[Supplied records]

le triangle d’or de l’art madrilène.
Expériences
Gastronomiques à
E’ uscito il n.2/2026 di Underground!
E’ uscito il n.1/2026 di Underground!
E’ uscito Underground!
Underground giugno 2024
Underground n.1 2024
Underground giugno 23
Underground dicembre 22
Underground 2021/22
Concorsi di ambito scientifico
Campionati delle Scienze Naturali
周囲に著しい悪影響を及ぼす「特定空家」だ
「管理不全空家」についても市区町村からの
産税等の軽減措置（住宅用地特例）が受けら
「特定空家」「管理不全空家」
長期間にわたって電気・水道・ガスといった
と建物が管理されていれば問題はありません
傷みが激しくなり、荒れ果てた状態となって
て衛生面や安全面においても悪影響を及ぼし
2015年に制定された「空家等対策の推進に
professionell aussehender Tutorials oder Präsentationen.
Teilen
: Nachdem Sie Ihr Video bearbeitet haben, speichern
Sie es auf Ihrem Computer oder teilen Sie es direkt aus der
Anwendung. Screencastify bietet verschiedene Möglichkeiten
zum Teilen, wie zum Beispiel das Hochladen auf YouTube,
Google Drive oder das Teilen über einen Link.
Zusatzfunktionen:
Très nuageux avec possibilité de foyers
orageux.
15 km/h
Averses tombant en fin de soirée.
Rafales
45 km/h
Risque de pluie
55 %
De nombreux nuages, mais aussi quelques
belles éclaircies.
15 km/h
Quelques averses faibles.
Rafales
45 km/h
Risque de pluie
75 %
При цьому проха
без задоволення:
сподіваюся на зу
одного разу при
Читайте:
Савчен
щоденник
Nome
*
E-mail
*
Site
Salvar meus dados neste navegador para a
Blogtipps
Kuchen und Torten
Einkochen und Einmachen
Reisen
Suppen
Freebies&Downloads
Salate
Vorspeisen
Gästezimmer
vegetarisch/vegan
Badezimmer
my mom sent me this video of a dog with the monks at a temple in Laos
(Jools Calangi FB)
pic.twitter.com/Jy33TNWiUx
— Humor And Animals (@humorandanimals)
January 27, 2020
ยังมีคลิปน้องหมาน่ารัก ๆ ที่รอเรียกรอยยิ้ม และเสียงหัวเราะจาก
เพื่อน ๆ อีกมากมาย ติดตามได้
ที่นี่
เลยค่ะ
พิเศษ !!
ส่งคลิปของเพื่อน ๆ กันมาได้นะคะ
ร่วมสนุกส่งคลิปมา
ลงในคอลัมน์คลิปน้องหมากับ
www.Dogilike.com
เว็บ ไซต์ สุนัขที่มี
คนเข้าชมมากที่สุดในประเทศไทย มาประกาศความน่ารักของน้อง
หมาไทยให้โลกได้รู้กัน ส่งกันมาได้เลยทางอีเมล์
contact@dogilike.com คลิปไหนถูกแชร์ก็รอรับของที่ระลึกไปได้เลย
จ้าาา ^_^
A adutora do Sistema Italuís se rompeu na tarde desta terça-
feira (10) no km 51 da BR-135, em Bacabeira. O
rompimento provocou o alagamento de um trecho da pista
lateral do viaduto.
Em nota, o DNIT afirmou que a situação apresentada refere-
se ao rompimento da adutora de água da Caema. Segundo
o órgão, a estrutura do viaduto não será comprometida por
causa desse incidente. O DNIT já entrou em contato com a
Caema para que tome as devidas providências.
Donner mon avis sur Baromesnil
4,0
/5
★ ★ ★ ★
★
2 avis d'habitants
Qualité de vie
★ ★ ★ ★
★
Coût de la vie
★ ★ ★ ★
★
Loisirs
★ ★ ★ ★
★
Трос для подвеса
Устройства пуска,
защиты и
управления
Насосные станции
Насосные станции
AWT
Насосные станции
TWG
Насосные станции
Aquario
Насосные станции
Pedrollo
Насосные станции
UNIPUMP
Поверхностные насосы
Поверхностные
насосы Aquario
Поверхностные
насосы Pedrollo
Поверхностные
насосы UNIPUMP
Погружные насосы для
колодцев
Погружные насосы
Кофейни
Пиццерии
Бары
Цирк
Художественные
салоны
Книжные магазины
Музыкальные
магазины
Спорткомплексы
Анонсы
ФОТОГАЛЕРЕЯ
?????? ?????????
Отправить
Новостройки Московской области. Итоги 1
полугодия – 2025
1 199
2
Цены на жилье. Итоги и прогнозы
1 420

[/Supplied records]

Work instruction: Give every line of the listing above as a JSON list of strings, one string per line, with blank lines left out.

Finished exercise:
[
  "le triangle d’or de l’art madrilène.",
  "Expériences",
  "Gastronomiques à",
  "E’ uscito il n.2/2026 di Underground!",
  "E’ uscito il n.1/2026 di Underground!",
  "E’ uscito Underground!",
  "Underground giugno 2024",
  "Underground n.1 2024",
  "Underground giugno 23",
  "Underground dicembre 22",
  "Underground 2021/22",
  "Concorsi di ambito scientifico",
  "Campionati delle Scienze Naturali",
  "周囲に著しい悪影響を及ぼす「特定空家」だ",
  "「管理不全空家」についても市区町村からの",
  "産税等の軽減措置（住宅用地特例）が受けら",
  "「特定空家」「管理不全空家」",
  "長期間にわたって電気・水道・ガスといった",
  "と建物が管理されていれば問題はありません",
  "傷みが激しくなり、荒れ果てた状態となって",
  "て衛生面や安全面においても悪影響を及ぼし",
  "2015年に制定された「空家等対策の推進に",
  "professionell aussehender Tutorials oder Präsentationen.",
  "Teilen",
  ": Nachdem Sie Ihr Video bearbeitet haben, speichern",
  "Sie es auf Ihrem Computer oder teilen Sie es direkt aus der",
  "Anwendung. Screencastify bietet verschiedene Möglichkeiten",
  "zum Teilen, wie zum Beispiel das Hochladen auf YouTube,",
  "Google Drive oder das Teilen über einen Link.",
  "Zusatzfunktionen:",
  "Très nuageux avec possibilité de foyers",
  "orageux.",
  "15 km/h",
  "Averses tombant en fin de soirée.",
  "Rafales",
  "45 km/h",
  "Risque de pluie",
  "55 %",
  "De nombreux nuages, mais aussi quelques",
  "belles éclaircies.",
  "15 km/h",
  "Quelques averses faibles.",
  "Rafales",
  "45 km/h",
  "Risque de pluie",
  "75 %",
  "При цьому проха",
  "без задоволення:",
  "сподіваюся на зу",
  "одного разу при",
  "Читайте:",
  "Савчен",
  "щоденник",
  "Nome",
  "*",
  "E-mail",
  "*",
  "Site",
  "Salvar meus dados neste navegador para a",
  "Blogtipps",
  "Kuchen und Torten",
  "Einkochen und Einmachen",
  "Reisen",
  "Suppen",
  "Freebies&Downloads",
  "Salate",
  "Vorspeisen",
  "Gästezimmer",
  "vegetarisch/vegan",
  "Badezimmer",
  "my mom sent me this video of a dog with the monks at a temple in Laos",
  "(Jools Calangi FB)",
  "pic.twitter.com/Jy33TNWiUx",
  "— Humor And Animals (@humorandanimals)",
  "January 27, 2020",
  "ยังมีคลิปน้องหมาน่ารัก ๆ ที่รอเรียกรอยยิ้ม และเสียงหัวเราะจาก",
  "เพื่อน ๆ อีกมากมาย ติดตามได้",
  "ที่นี่",
  "เลยค่ะ",
  "พิเศษ !!",
  "ส่งคลิปของเพื่อน ๆ กันมาได้นะคะ",
  "ร่วมสนุกส่งคลิปมา",
  "ลงในคอลัมน์คลิปน้องหมากับ",
  "www.Dogilike.com",
  "เว็บ ไซต์ สุนัขที่มี",
  "คนเข้าชมมากที่สุดในประเทศไทย มาประกาศความน่ารักของน้อง",
  "หมาไทยให้โลกได้รู้กัน ส่งกันมาได้เลยทางอีเมล์",
  "contact@dogilike.com คลิปไหนถูกแชร์ก็รอรับของที่ระลึกไปได้เลย",
  "จ้าาา ^_^",
  "A adutora do Sistema Italuís se rompeu na tarde desta terça-",
  "feira (10) no km 51 da BR-135, em Bacabeira. O",
  "rompimento provocou o alagamento de um trecho da pista",
  "lateral do viaduto.",
  "Em nota, o DNIT afirmou que a situação apresentada refere-",
  "se ao rompimento da adutora de água da Caema. Segundo",
  "o órgão, a estrutura do viaduto não será comprometida por",
  "causa desse incidente. O DNIT já entrou em contato com a",
  "Caema para que tome as devidas providências.",
  "Donner mon avis sur Baromesnil",
  "4,0",
  "/5",
  "★ ★ ★ ★",
  "★",
  "2 avis d'habitants",
  "Qualité de vie",
  "★ ★ ★ ★",
  "★",
  "Coût de la vie",
  "★ ★ ★ ★",
  "★",
  "Loisirs",
  "★ ★ ★ ★",
  "★",
  "Трос для подвеса",
  "Устройства пуска,",
  "защиты и",
  "управления",
  "Насосные станции",
  "Насосные станции",
  "AWT",
  "Насосные станции",
  "TWG",
  "Насосные станции",
  "Aquario",
  "Насосные станции",
  "Pedrollo",
  "Насосные станции",
  "UNIPUMP",
  "Поверхностные насосы",
  "Поверхностные",
  "насосы Aquario",
  "Поверхностные",
  "насосы Pedrollo",
  "Поверхностные",
  "насосы UNIPUMP",
  "Погружные насосы для",
  "колодцев",
  "Погружные насосы",
  "Кофейни",
  "Пиццерии",
  "Бары",
  "Цирк",
  "Художественные",
  "салоны",
  "Книжные магазины",
  "Музыкальные",
  "магазины",
  "Спорткомплексы",
  "Анонсы",
  "ФОТОГАЛЕРЕЯ",
  "?????? ?????????",
  "Отправить",
  "Новостройки Московской области. Итоги 1",
  "полугодия – 2025",
  "1 199",
  "2",
  "Цены на жилье. Итоги и прогнозы",
  "1 420"
]